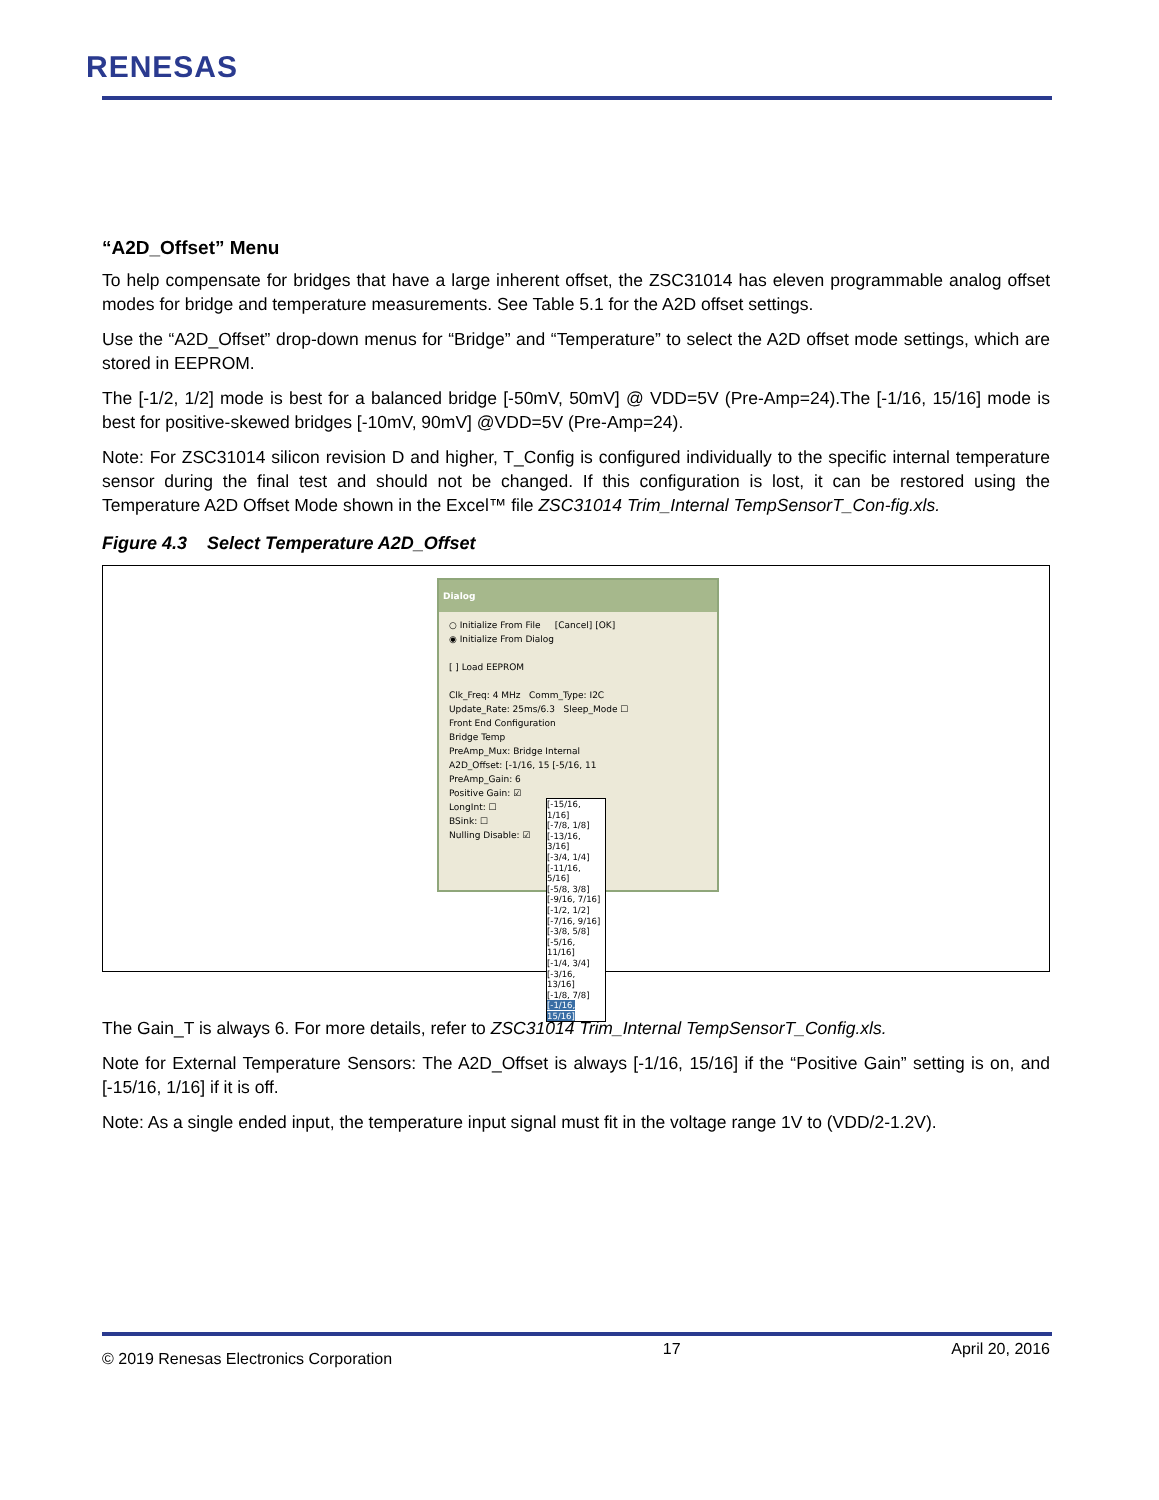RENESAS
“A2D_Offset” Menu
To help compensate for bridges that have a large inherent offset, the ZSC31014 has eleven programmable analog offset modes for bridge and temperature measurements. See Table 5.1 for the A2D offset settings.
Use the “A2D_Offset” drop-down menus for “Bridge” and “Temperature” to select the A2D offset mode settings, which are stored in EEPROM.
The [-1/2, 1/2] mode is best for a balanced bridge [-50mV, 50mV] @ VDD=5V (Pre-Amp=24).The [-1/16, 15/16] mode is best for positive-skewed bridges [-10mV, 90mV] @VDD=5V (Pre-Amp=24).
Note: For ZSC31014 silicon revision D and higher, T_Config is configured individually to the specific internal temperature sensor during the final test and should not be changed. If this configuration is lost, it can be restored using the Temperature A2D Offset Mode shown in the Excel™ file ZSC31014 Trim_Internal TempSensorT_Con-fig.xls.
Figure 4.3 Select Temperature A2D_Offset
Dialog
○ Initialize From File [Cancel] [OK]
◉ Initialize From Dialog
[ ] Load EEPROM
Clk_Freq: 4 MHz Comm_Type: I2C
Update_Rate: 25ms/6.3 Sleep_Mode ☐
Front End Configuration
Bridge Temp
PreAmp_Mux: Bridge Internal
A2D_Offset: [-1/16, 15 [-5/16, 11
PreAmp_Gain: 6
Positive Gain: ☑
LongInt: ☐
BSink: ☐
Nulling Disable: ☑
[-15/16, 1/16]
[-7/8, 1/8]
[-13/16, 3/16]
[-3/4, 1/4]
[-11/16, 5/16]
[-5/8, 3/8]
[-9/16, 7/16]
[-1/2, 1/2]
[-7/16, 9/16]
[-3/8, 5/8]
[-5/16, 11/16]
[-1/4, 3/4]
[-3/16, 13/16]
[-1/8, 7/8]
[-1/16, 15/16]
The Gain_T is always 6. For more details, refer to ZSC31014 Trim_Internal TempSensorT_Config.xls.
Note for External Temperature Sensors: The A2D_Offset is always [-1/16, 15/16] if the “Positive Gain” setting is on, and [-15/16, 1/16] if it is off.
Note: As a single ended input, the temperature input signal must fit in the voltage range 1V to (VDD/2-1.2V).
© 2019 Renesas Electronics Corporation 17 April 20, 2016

> _GOAL OF THE EXERCISE_
Check each line above for the word "settings", and give only the number of lines that contain it.

> _RESPONSE TO THIS TASK_
2